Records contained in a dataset
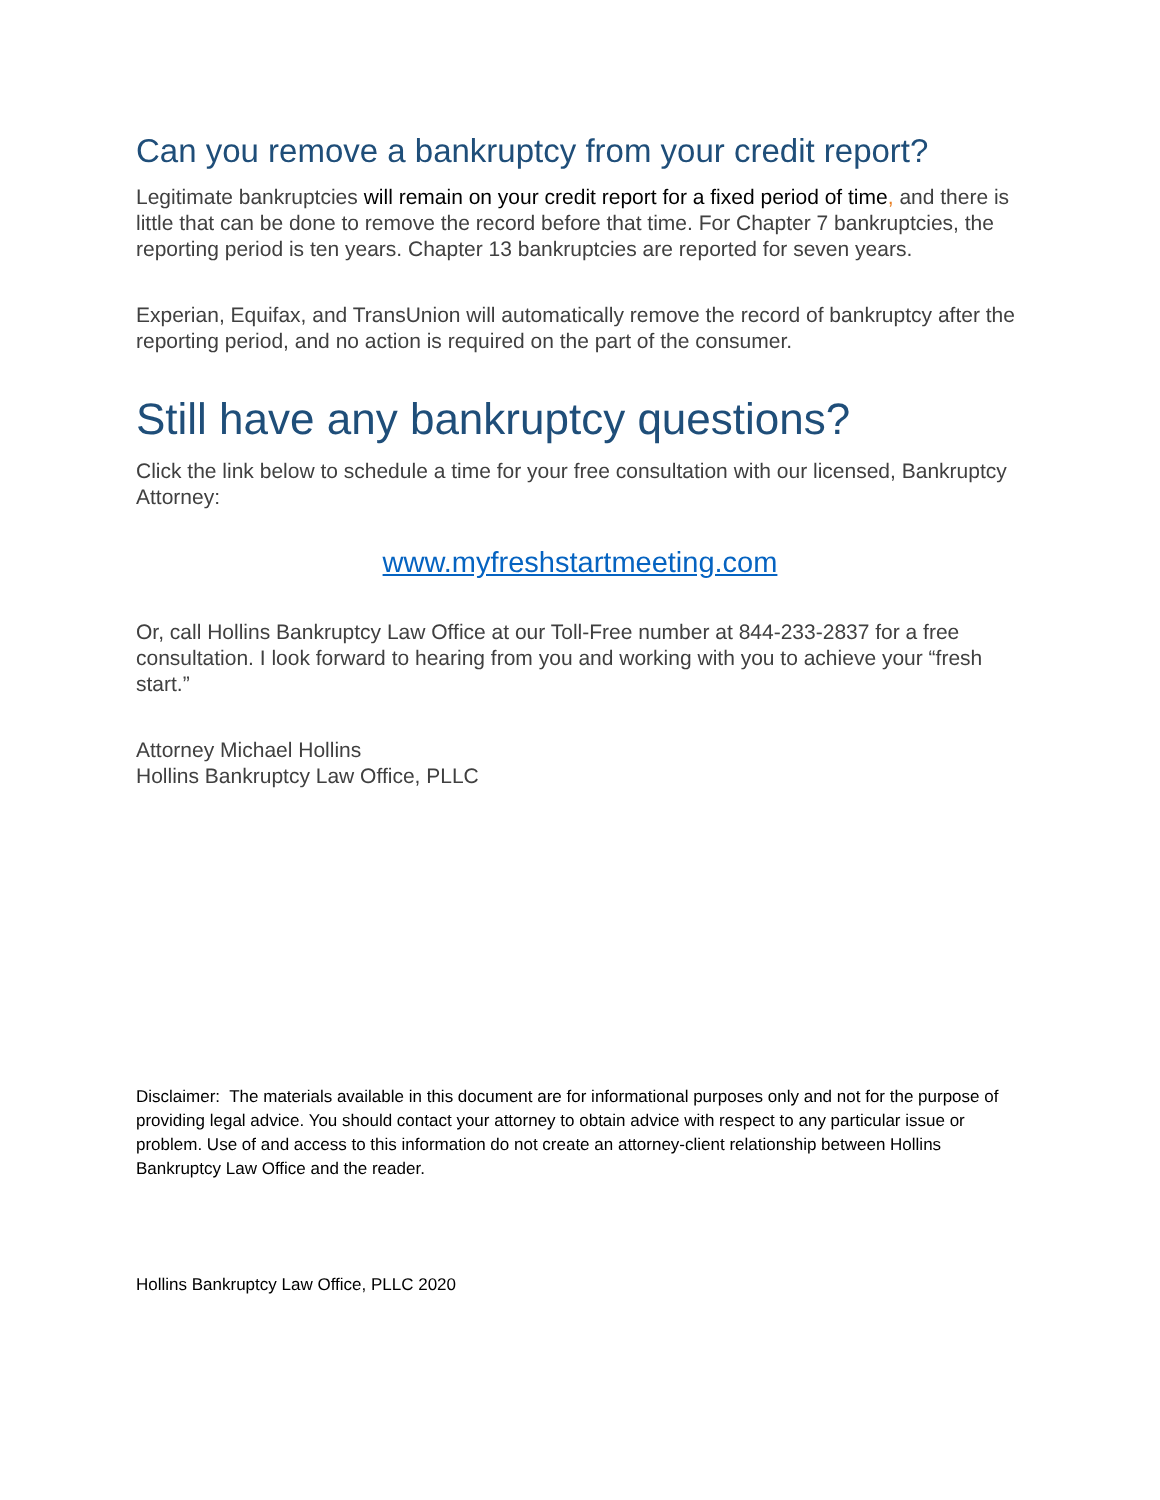Can you remove a bankruptcy from your credit report?
Legitimate bankruptcies will remain on your credit report for a fixed period of time, and there is little that can be done to remove the record before that time. For Chapter 7 bankruptcies, the reporting period is ten years. Chapter 13 bankruptcies are reported for seven years.
Experian, Equifax, and TransUnion will automatically remove the record of bankruptcy after the reporting period, and no action is required on the part of the consumer.
Still have any bankruptcy questions?
Click the link below to schedule a time for your free consultation with our licensed, Bankruptcy Attorney:
www.myfreshstartmeeting.com
Or, call Hollins Bankruptcy Law Office at our Toll-Free number at 844-233-2837 for a free consultation. I look forward to hearing from you and working with you to achieve your “fresh start.”
Attorney Michael Hollins
Hollins Bankruptcy Law Office, PLLC
Disclaimer: The materials available in this document are for informational purposes only and not for the purpose of providing legal advice. You should contact your attorney to obtain advice with respect to any particular issue or problem. Use of and access to this information do not create an attorney-client relationship between Hollins Bankruptcy Law Office and the reader.
Hollins Bankruptcy Law Office, PLLC 2020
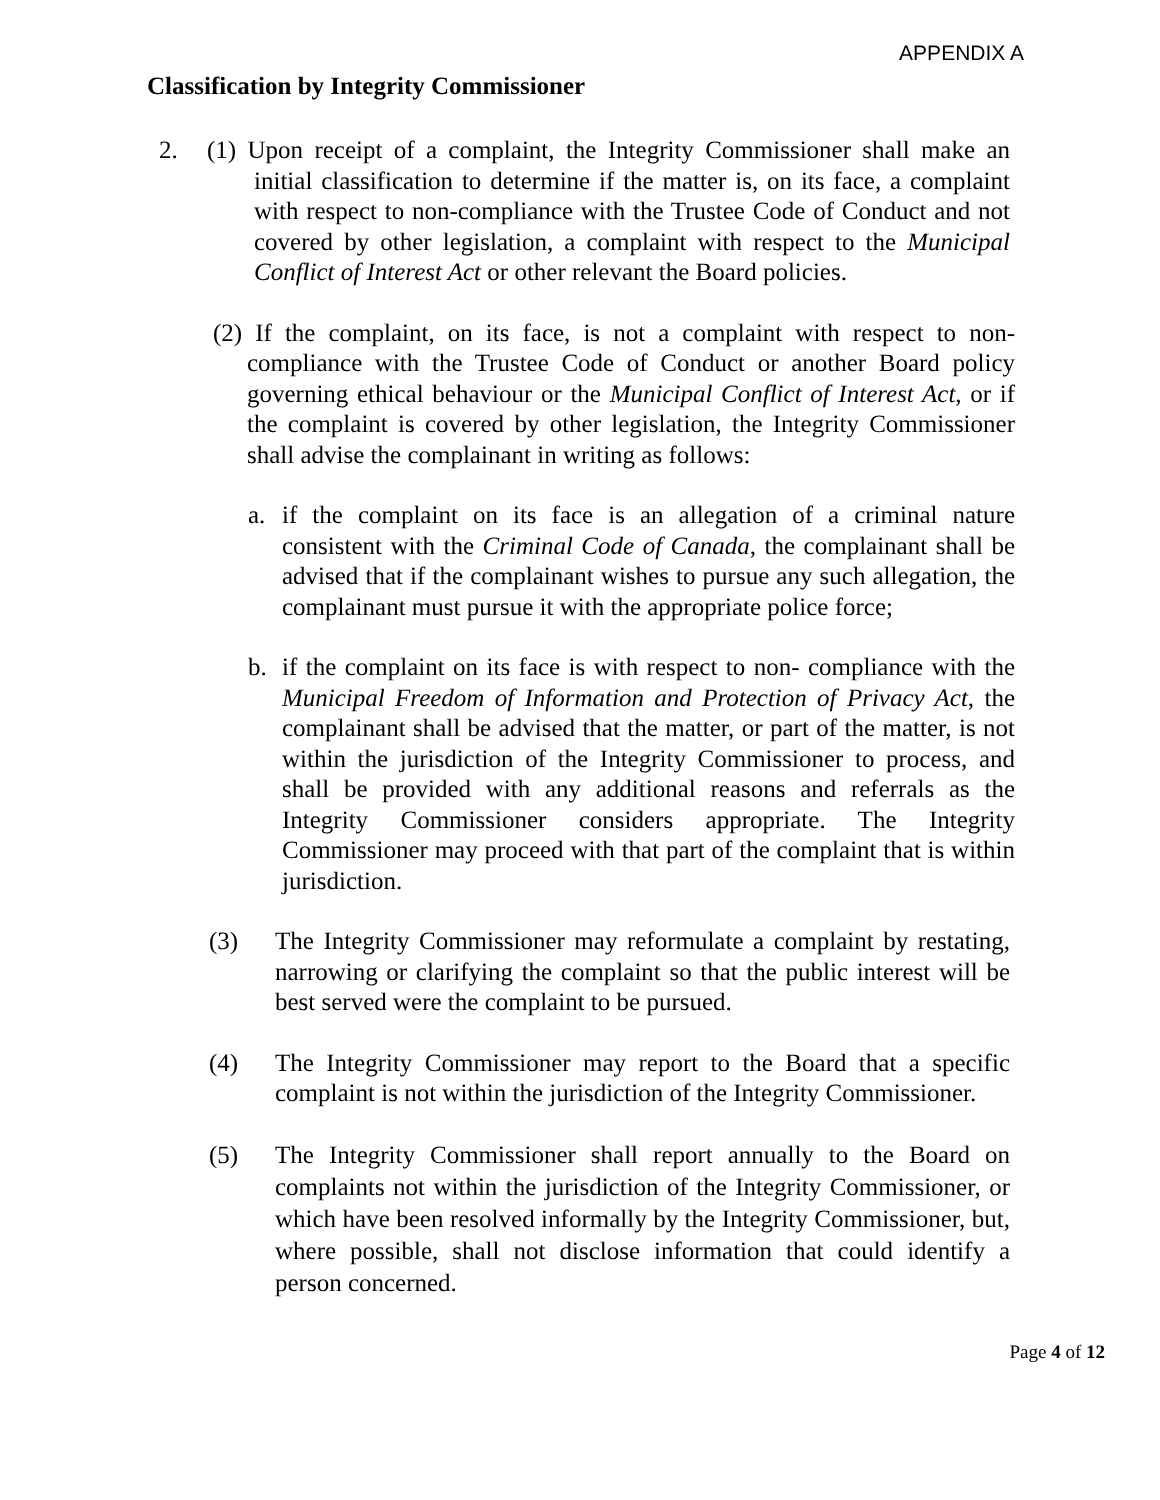APPENDIX A
Classification by Integrity Commissioner
2. (1) Upon receipt of a complaint, the Integrity Commissioner shall make an initial classification to determine if the matter is, on its face, a complaint with respect to non-compliance with the Trustee Code of Conduct and not covered by other legislation, a complaint with respect to the Municipal Conflict of Interest Act or other relevant the Board policies.
(2) If the complaint, on its face, is not a complaint with respect to non-compliance with the Trustee Code of Conduct or another Board policy governing ethical behaviour or the Municipal Conflict of Interest Act, or if the complaint is covered by other legislation, the Integrity Commissioner shall advise the complainant in writing as follows:
a. if the complaint on its face is an allegation of a criminal nature consistent with the Criminal Code of Canada, the complainant shall be advised that if the complainant wishes to pursue any such allegation, the complainant must pursue it with the appropriate police force;
b. if the complaint on its face is with respect to non- compliance with the Municipal Freedom of Information and Protection of Privacy Act, the complainant shall be advised that the matter, or part of the matter, is not within the jurisdiction of the Integrity Commissioner to process, and shall be provided with any additional reasons and referrals as the Integrity Commissioner considers appropriate. The Integrity Commissioner may proceed with that part of the complaint that is within jurisdiction.
(3) The Integrity Commissioner may reformulate a complaint by restating, narrowing or clarifying the complaint so that the public interest will be best served were the complaint to be pursued.
(4) The Integrity Commissioner may report to the Board that a specific complaint is not within the jurisdiction of the Integrity Commissioner.
(5) The Integrity Commissioner shall report annually to the Board on complaints not within the jurisdiction of the Integrity Commissioner, or which have been resolved informally by the Integrity Commissioner, but, where possible, shall not disclose information that could identify a person concerned.
Page 4 of 12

◆ YOUR OBJECTIVE
Give the number of lines in the records that contain the string "Conduct", and write nothing besides that number.

◆ SOLUTION FOR THIS EXERCISE
2